**Data records**
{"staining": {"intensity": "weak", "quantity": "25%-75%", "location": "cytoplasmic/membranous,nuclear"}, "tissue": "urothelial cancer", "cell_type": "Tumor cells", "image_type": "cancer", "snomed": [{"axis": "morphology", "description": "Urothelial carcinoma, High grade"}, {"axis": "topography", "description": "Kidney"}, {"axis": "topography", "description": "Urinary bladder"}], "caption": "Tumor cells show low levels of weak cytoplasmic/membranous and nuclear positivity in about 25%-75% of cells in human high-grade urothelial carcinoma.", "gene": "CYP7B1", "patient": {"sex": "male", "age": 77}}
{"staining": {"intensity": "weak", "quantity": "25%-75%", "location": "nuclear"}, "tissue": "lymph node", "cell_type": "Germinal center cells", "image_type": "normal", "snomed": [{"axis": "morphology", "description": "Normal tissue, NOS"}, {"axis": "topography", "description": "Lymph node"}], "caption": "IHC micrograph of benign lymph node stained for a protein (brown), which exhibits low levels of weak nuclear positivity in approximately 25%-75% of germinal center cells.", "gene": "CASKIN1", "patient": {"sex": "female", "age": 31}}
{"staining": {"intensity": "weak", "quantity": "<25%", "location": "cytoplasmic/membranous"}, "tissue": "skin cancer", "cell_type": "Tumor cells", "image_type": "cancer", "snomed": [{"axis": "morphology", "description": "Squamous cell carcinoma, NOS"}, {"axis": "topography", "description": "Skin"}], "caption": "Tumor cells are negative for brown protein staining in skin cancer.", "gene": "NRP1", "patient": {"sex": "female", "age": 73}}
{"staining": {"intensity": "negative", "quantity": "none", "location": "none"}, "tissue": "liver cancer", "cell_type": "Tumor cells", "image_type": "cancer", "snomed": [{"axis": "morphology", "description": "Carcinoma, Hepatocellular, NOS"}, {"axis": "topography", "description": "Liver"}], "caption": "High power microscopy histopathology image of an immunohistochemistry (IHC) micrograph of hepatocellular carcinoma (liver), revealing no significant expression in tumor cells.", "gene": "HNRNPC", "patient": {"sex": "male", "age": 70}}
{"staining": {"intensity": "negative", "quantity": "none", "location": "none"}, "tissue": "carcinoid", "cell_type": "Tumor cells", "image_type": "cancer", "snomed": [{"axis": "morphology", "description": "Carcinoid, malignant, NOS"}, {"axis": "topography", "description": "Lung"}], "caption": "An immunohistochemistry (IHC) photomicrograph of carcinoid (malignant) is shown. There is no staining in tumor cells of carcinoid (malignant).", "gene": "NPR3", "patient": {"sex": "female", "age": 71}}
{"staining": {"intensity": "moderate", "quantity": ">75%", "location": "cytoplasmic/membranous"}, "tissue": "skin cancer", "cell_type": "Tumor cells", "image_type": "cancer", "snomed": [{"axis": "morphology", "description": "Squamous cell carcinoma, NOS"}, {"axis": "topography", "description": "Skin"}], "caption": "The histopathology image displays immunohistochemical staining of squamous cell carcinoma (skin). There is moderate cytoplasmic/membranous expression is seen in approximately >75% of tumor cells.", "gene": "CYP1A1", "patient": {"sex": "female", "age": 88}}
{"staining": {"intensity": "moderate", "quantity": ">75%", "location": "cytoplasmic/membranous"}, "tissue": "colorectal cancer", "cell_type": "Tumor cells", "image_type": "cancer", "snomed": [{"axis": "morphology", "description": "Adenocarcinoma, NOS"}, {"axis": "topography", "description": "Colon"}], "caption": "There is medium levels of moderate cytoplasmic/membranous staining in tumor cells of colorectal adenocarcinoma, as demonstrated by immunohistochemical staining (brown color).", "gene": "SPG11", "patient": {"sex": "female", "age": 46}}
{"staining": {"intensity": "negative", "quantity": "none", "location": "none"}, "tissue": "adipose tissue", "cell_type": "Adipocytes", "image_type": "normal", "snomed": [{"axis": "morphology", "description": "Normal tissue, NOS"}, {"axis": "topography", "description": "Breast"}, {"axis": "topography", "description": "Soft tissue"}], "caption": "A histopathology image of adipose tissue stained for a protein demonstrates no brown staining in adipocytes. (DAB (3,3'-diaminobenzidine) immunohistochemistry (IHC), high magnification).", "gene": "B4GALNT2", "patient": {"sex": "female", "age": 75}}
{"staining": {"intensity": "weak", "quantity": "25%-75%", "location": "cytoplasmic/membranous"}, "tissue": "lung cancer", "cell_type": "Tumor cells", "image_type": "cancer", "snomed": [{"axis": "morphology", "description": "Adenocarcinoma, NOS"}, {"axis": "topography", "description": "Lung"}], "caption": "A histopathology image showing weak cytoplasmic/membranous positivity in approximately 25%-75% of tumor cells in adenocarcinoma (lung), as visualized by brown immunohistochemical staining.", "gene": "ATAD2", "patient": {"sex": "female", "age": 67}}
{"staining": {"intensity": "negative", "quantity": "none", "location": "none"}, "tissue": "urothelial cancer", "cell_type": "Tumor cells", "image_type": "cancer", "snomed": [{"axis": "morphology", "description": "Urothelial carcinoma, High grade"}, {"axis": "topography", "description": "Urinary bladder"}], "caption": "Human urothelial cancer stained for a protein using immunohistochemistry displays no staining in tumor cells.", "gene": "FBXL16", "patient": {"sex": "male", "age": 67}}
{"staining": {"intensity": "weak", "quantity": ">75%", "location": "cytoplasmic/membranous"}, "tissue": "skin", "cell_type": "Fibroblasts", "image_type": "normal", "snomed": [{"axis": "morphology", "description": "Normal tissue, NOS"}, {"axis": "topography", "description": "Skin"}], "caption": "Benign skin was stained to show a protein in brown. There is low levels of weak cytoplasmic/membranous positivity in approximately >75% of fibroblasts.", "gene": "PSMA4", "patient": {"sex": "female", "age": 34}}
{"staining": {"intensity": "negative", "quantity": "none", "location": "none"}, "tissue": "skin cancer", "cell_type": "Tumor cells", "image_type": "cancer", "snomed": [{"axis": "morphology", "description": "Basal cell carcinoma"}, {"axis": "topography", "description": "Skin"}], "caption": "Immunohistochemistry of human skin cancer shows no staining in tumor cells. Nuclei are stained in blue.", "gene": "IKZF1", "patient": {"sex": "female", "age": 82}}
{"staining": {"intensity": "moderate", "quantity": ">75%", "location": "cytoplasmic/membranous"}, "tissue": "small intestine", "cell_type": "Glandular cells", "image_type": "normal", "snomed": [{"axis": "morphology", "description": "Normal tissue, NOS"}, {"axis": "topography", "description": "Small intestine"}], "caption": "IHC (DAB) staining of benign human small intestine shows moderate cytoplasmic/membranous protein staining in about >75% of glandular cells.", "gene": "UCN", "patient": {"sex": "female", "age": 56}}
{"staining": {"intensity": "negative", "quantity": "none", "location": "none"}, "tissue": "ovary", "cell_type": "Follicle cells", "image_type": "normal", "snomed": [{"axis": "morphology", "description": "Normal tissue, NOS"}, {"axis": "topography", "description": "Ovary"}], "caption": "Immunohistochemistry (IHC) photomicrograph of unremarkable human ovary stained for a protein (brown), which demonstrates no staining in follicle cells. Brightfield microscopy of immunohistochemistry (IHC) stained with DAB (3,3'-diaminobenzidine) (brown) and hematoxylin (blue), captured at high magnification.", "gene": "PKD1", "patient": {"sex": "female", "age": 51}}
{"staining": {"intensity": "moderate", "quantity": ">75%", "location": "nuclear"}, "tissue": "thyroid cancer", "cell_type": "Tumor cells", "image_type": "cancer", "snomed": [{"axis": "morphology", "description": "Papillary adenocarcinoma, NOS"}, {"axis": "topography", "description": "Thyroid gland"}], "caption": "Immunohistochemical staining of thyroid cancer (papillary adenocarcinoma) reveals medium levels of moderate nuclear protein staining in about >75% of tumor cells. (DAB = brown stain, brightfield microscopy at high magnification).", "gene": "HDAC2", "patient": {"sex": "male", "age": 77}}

**Problem description**
Give only a number, the count of lines above that include the string "photomicrograph".

**Task solution**
2